- _Source data_:
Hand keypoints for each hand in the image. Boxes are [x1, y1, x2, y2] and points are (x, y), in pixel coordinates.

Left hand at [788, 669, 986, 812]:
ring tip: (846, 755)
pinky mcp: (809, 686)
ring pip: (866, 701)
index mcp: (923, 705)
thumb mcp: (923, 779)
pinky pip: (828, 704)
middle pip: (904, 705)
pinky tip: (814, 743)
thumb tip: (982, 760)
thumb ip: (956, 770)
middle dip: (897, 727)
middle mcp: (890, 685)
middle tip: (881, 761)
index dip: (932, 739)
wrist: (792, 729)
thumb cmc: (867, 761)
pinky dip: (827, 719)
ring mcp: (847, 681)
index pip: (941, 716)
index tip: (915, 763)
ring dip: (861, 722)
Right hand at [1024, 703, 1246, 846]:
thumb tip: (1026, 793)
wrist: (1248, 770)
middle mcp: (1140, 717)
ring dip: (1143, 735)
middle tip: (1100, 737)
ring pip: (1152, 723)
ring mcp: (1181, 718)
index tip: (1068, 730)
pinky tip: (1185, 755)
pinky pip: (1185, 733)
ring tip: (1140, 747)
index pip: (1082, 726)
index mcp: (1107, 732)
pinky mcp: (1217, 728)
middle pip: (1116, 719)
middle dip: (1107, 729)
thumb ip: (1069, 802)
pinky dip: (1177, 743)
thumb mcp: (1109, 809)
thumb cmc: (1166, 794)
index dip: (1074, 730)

---

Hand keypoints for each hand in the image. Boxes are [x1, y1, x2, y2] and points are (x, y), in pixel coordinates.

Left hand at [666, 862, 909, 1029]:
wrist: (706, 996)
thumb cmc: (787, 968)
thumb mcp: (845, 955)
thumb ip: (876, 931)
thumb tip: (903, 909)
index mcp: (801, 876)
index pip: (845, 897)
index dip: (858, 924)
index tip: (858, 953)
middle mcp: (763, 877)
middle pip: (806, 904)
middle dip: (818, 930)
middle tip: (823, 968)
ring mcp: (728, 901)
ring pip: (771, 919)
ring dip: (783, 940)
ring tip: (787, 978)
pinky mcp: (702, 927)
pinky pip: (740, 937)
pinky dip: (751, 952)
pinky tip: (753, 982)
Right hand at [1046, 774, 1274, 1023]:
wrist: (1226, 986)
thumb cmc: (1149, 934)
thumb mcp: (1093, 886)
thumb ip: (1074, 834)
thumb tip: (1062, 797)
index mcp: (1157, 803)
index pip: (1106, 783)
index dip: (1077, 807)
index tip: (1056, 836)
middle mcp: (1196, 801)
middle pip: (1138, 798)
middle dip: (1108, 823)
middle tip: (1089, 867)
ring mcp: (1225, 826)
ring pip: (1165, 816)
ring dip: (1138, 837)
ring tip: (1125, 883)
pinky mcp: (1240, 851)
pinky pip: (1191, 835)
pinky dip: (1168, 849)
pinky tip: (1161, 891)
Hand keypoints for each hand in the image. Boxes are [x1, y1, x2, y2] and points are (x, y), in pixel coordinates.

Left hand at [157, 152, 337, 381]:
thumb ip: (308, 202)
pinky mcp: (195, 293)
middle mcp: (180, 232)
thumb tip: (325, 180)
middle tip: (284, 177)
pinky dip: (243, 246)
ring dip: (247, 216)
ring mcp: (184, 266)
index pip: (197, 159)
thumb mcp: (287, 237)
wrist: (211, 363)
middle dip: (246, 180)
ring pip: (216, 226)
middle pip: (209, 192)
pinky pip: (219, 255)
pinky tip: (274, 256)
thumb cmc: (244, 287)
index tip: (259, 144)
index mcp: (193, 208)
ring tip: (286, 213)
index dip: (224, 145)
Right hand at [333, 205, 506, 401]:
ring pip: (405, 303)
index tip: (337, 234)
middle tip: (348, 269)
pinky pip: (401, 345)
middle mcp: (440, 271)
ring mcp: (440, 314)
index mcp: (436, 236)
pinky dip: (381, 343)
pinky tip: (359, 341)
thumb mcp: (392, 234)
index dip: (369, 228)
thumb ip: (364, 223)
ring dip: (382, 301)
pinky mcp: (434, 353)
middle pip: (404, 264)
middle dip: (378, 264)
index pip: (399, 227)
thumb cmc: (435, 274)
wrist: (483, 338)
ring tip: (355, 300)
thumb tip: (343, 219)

* * *

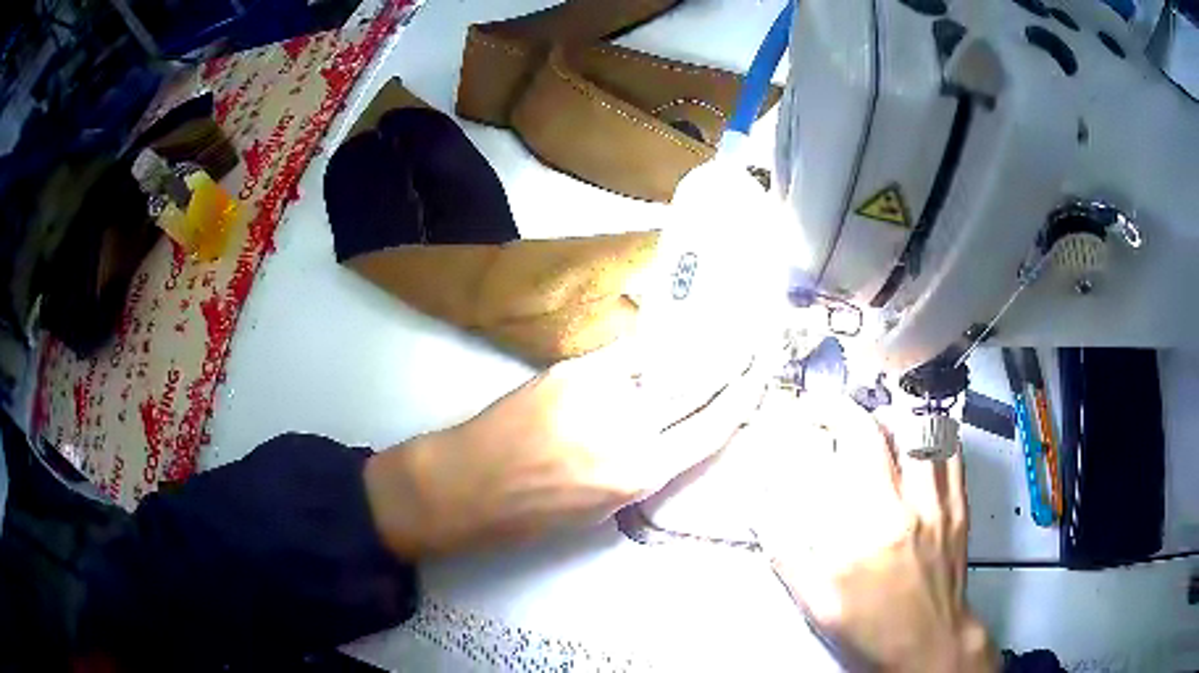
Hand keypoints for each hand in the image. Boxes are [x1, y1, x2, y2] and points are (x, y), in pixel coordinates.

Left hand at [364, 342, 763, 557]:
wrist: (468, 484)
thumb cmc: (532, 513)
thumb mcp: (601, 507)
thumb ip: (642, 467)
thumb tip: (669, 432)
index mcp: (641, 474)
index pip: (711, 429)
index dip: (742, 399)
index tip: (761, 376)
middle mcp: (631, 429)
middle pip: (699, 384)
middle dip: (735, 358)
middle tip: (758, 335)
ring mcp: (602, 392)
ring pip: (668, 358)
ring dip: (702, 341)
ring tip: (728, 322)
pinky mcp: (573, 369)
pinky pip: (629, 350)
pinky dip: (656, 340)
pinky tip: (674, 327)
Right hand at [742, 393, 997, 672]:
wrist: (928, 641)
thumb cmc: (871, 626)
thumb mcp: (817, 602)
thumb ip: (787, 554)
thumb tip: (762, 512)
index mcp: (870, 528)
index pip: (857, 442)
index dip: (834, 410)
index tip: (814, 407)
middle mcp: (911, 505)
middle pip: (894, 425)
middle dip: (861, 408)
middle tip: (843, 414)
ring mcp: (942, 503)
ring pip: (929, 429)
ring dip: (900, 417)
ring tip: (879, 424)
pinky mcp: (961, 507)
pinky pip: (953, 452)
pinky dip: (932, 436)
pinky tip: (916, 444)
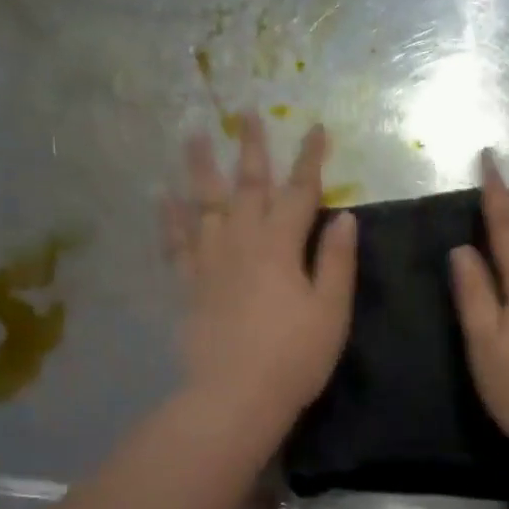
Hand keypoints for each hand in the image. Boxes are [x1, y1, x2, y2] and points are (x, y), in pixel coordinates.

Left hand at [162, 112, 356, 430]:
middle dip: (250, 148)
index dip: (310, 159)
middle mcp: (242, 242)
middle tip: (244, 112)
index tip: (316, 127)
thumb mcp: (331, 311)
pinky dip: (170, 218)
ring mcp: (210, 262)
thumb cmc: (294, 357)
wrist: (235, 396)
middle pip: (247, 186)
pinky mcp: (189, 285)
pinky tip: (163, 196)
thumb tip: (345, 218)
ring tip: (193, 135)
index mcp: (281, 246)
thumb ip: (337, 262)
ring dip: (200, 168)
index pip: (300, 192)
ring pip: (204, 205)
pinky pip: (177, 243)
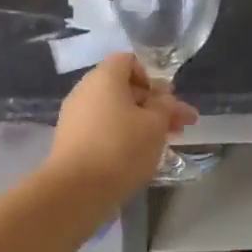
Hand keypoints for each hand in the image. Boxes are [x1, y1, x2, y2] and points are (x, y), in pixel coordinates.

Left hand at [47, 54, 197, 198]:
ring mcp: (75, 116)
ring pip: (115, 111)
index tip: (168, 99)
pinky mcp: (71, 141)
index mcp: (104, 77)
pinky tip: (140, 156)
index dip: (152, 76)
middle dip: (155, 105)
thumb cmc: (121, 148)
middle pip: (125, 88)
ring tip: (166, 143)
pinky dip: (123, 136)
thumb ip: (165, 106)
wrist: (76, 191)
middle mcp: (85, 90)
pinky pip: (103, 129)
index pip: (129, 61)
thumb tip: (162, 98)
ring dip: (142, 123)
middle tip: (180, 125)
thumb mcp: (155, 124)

- _Work task_:
Within the listing above, the range opens at the line with "wrist: (1248, 770)" and closes at the line with "index dip: (1074, 730)". Reproduce exactly the lines of that range, including both ends.

- _Solution to this task_:
wrist: (1248, 770)
middle mcp: (1140, 717)
ring dip: (1143, 735)
middle tip: (1100, 737)
ring pip: (1152, 723)
ring mcp: (1181, 718)
index tip: (1068, 730)
pinky tip: (1185, 755)
pinky pip: (1185, 733)
ring tip: (1140, 747)
index pip: (1082, 726)
index mcp: (1107, 732)
pinky mcp: (1217, 728)
middle pip: (1116, 719)
middle dip: (1107, 729)
thumb ip: (1069, 802)
pinky dip: (1177, 743)
thumb mcp: (1109, 809)
thumb cmc: (1166, 794)
index dip: (1074, 730)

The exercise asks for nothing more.